JohnReedLOL commented 9 years ago

@Natureshadow - You can't blame them. Skype uses target advertising on their mobile and desktop apps. When you make an account, Skype asks for your age, gender, maybe even lets your connect to some other services and then uses that information to sell you things (their ads are usually very subtle and small, but they still cause people to buy things). The more users Skype gets, the more money Skype pulls in. This is not the case with Jitsi. Technical support costs money. A developer's time costs money. Free software is not gratis. Ubuntu Linux makes money by advertising for amazon products in its dashboard and accepting donations from users on its website. Fedora Linux makes money by testing pre-release features for Red Hat Linux. They may be open source, but they must still make money.

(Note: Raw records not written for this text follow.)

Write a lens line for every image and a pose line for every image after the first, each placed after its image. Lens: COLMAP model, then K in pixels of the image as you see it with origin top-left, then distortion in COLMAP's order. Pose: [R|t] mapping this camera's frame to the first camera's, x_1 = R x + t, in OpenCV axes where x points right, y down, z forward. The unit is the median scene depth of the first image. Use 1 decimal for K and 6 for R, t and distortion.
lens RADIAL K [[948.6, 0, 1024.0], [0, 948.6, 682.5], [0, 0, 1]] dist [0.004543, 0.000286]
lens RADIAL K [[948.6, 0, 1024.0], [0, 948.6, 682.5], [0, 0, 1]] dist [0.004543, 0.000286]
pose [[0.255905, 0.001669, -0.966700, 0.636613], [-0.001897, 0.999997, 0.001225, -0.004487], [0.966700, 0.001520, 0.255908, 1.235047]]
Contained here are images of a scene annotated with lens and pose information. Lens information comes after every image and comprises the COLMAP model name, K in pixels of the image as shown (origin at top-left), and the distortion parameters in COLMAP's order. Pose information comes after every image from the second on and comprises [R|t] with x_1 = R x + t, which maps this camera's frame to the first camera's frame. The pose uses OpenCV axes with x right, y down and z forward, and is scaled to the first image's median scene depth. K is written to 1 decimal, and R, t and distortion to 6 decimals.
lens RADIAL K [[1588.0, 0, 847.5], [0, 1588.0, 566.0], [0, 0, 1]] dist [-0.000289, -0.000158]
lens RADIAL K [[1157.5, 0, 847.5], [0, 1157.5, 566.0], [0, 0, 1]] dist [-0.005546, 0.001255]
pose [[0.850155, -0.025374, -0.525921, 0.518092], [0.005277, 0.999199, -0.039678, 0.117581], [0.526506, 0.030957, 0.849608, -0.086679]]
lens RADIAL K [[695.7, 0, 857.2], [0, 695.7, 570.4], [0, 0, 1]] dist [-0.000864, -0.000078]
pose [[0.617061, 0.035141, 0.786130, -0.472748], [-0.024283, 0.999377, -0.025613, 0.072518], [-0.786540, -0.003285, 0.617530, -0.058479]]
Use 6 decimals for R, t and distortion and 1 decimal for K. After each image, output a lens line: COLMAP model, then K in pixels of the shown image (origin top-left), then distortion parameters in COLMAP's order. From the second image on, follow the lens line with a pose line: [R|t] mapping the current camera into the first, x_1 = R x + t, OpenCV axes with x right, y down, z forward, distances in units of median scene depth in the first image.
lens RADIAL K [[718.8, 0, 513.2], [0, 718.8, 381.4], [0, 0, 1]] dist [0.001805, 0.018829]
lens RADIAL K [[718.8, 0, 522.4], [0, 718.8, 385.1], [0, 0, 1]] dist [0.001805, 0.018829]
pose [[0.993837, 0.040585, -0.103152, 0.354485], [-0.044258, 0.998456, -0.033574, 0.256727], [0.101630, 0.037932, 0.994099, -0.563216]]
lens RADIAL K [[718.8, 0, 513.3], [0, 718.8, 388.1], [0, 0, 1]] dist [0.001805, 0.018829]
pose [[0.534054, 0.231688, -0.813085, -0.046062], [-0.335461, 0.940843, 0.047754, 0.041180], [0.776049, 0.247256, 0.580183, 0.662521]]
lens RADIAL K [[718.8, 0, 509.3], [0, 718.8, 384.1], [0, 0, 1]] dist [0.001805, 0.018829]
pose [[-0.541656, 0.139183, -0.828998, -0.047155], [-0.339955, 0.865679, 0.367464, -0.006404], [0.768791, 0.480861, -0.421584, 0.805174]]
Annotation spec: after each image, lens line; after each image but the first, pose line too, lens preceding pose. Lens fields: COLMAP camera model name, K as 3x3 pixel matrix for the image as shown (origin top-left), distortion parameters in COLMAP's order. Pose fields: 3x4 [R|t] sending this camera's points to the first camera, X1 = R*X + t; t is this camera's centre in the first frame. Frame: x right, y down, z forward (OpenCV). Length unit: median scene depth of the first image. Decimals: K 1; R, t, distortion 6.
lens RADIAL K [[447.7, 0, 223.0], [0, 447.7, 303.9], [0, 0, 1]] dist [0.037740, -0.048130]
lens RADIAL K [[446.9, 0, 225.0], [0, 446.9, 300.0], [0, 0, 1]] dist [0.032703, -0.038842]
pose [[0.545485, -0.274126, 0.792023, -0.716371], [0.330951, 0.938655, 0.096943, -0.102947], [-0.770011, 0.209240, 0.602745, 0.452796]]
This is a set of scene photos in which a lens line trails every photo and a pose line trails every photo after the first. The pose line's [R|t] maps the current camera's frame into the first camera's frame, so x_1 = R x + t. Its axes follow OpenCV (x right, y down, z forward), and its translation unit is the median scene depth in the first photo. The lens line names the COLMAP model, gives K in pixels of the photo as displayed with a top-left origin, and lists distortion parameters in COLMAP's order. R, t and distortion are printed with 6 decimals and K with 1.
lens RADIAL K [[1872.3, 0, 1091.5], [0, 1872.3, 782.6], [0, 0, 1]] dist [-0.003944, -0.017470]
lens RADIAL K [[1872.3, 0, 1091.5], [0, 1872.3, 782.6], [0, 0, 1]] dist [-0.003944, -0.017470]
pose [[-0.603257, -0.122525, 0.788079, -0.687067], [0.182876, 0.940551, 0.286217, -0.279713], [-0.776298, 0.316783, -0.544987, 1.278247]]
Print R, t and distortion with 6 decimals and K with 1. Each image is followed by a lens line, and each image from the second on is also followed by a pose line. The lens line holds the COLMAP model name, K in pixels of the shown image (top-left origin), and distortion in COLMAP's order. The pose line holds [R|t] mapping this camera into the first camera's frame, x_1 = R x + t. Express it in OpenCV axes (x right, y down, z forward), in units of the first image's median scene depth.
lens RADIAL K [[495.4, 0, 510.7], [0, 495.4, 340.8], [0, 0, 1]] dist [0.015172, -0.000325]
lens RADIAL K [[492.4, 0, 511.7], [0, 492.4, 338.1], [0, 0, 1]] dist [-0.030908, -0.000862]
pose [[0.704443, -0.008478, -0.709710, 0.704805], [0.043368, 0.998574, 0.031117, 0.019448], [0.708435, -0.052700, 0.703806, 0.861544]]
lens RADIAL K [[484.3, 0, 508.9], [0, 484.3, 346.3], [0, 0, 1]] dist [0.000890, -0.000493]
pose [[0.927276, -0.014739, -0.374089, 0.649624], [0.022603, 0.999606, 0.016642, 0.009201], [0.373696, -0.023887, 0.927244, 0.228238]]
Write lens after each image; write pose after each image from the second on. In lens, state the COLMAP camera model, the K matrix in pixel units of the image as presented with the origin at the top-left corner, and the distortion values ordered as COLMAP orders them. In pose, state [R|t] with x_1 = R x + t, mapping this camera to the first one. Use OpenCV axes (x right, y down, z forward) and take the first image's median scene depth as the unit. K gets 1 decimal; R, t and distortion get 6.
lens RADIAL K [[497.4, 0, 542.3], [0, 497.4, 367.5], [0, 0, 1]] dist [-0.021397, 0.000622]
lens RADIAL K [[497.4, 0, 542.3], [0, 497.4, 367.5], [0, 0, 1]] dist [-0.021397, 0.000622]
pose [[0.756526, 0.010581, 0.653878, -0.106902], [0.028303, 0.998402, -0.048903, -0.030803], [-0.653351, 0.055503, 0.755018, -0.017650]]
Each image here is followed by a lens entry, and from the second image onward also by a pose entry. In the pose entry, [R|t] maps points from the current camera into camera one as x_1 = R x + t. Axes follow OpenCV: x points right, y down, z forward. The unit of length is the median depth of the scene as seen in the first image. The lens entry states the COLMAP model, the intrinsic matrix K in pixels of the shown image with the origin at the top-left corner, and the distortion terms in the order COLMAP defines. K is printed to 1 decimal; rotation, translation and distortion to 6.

ibauersachs commented 9 years ago

@Natureshadow Dominik, with your comments you're not only insulting @emcho but also me (and probably @cobratbq). I'm not working for BlueJimp, not for Atlassian. My contributions started as a university project. I agree with you that contribution are not only code, but just reporting bugs and blaming that they haven't been addressed isn't either. If "the world" needs a secure communication application more than ever, then why does nobody come and help? I personally don't like that all the energy of BlueJimp went into Jitsi Meet, but at the end of the day Emil, Yana, Damian, Boris, Lyubomir, George, Hristo, Yasen, Svetlana, Pawel all need food on the table and a bed to sleep. If Jitsi Meet brings that money rather than the desktop Jitsi, nobody, really nobody, can blame them to follow that path. Jitsi Android AFAIK never brought money, and a paid app wouldn't have been an option, then how can s small company invest resources into it?

I (and Danny) will continue contributing to the desktop client, as you have seen with Danny's recent IRC improvements. There can't be any major changes or improvements though - we both have a day job (we too need food and a bed) and fix things we have the time for.

So unless someone with big money steps up and throws developers in (or finds them for free in the aether), I really don't see how we can make major improvements.

SergeyDjam commented 9 years ago

Is it possible to work on jitsi-android such as in goldendict-android (StarDict)? There is a stripped-down free and paid full-featured version. Popularity goldendict very high. I can not find in jitsi playmarket of google.